Thursday, January 2, 2014

How Bad Has It Gotten?



Read this:

The Vatican felt compelled on Tuesday to deny that Pope Francis had "abolished sin", after a well-known Italian intellectual wrote that he had effectively done so through his words and gestures.

The singular exchange began on Sunday when Eugenio Scalfari, an atheist who writes opinion pieces for the left-leaning La Repubblica newspaper, published an article titled "Francis' Revolution: He has abolished sin".

Scalfari, who held a long private conversation with the pope earlier this year and wrote about it several times, concluded in the complex, treatise-like article that Francis believed sin effectively no longer existed because God's mercy and forgiveness were "eternal".

Vatican spokesman Father Federico Lombardi told Vatican Radio that "this affirmation that the pope has abolished sin" was wrong.

"Those who really follow the pope daily know how many times he has spoken about sin and our (human) condition as sinners," Lombardi said.

Now read it again. Really.

We've mentioned before Mr. Scalfari's problems with truth. Consider how much drool the secular world has expended wanting this kind of stuff to be factual.
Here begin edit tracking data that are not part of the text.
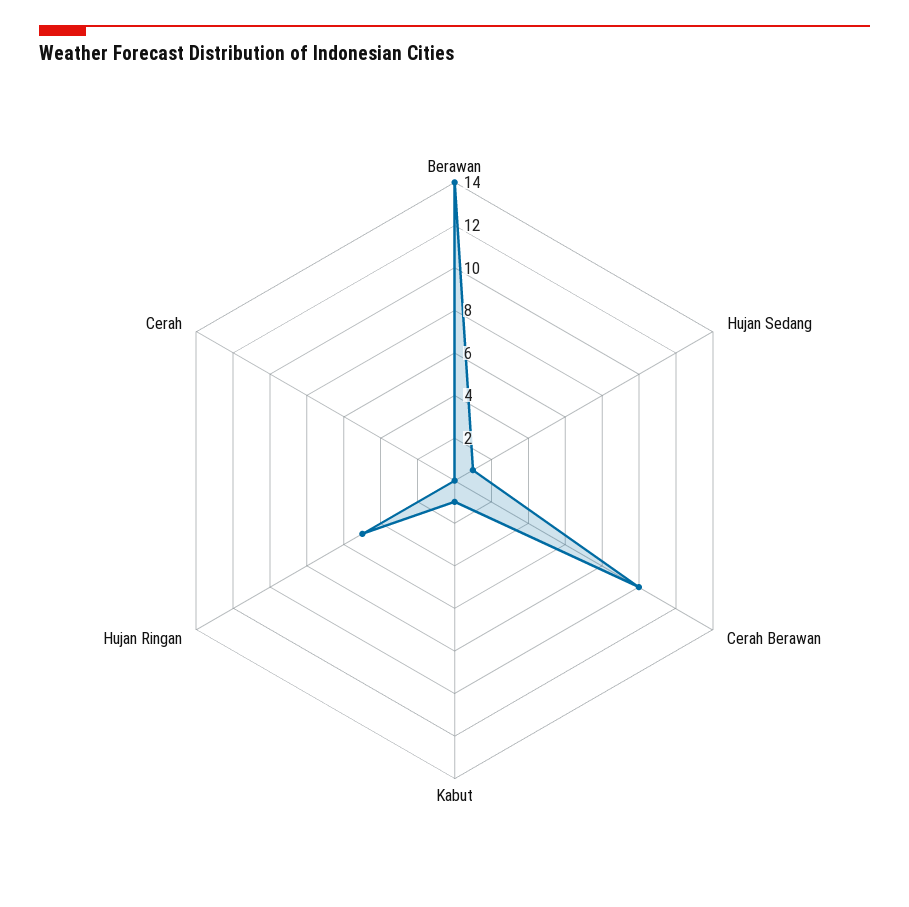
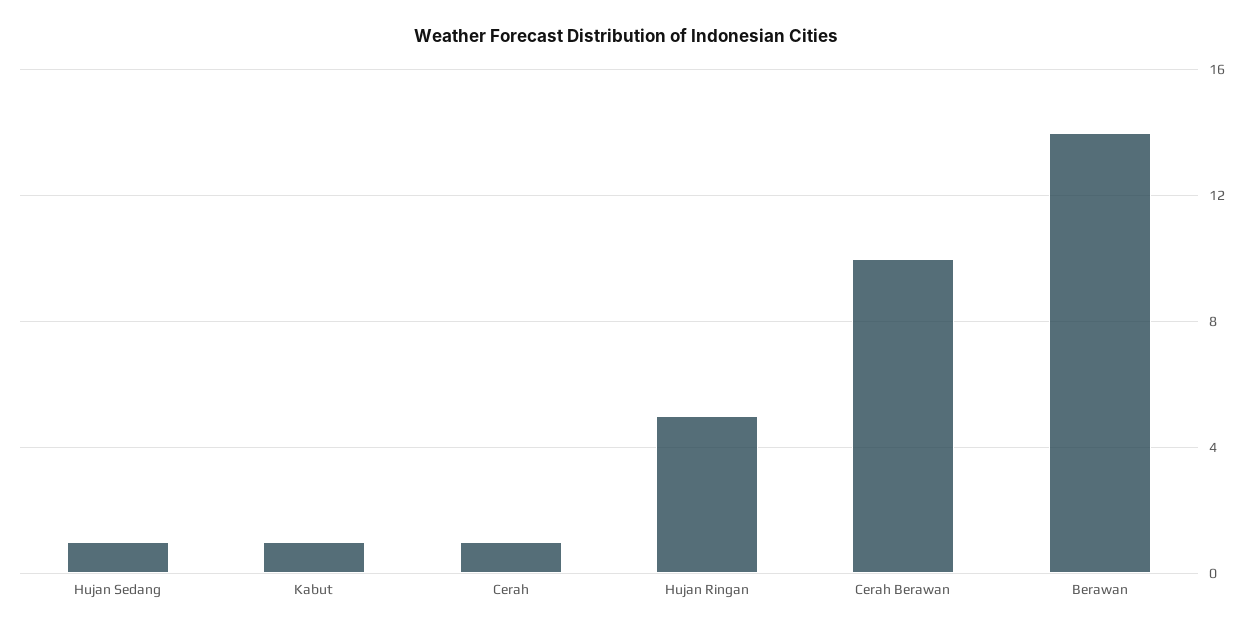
  {
    "Berawan": 14,
    "Hujan Sedang": 1,
    "Cerah Berawan": 10,
    "Kabut": 1,
    "Hujan Ringan": 5,
-   "Cerah": 0
+   "Cerah": 1
  }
The very idea that anyone would even contemplate a pope "abolishing sin" demonstrates just how far the Father of Lies has sunk his teeth into the world. That, or how stupid media types can be. Or maybe a little of both.

Still, how far have the guardians of the Magisterium fallen when people who would suggest that sin was abolished can even be taken seriously, rather than openly mocked?

2 comments:

Turgonian said...

Mockery of others requires a certain easy confidence, bordering on self-complacency, that contemporary churchmen do not often allow themselves to indulge in -- especially those who have an important PR function.

Maybe just as well.

Throwback said...

Let me be clear. I'm not necessarily talking about churchmen doing the mocking.
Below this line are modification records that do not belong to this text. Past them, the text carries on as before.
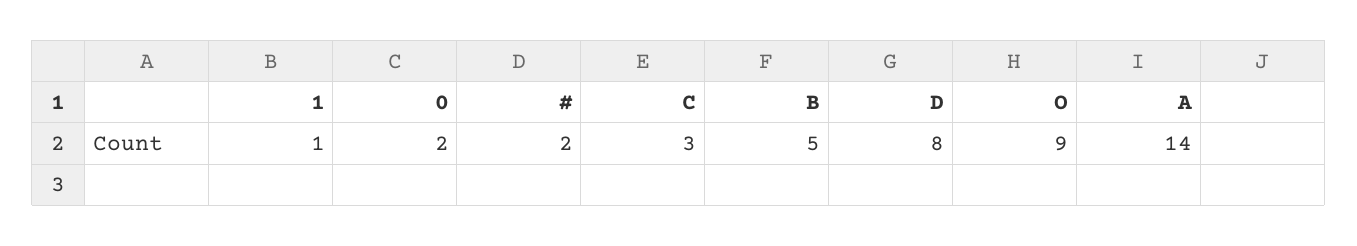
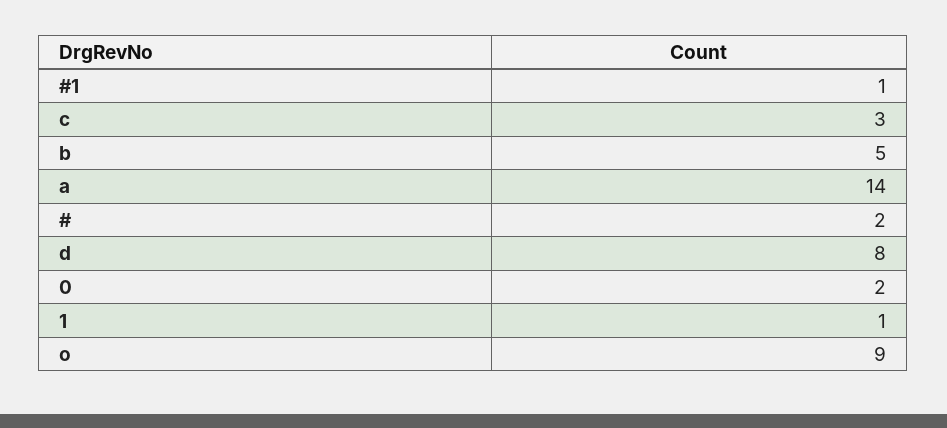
  {
    "1": 1,
    "0": 2,
    "#": 2,
    "C": 3,
    "B": 5,
    "D": 8,
    "O": 9,
-   "A": 14
+   "A": 14,
+   "#1": 1
  }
When a guy like Scalfari comes out with the claim that the Pope, of all people, has "abolished sin," everyone from Dan Rather to Rowan to Jack Chick should like up to make fun of him. It's such a ridiculous claim that nobody should be able to take it seriously.

The only reason anyone can take it seriously is that so many who have the job of protecting the Church's teachings have insinuated or outright declared (Winnipeg Statement, Cardinal Martini, now Cardinal Marx- eg) that said teachings are meaningless or apt to be reversed.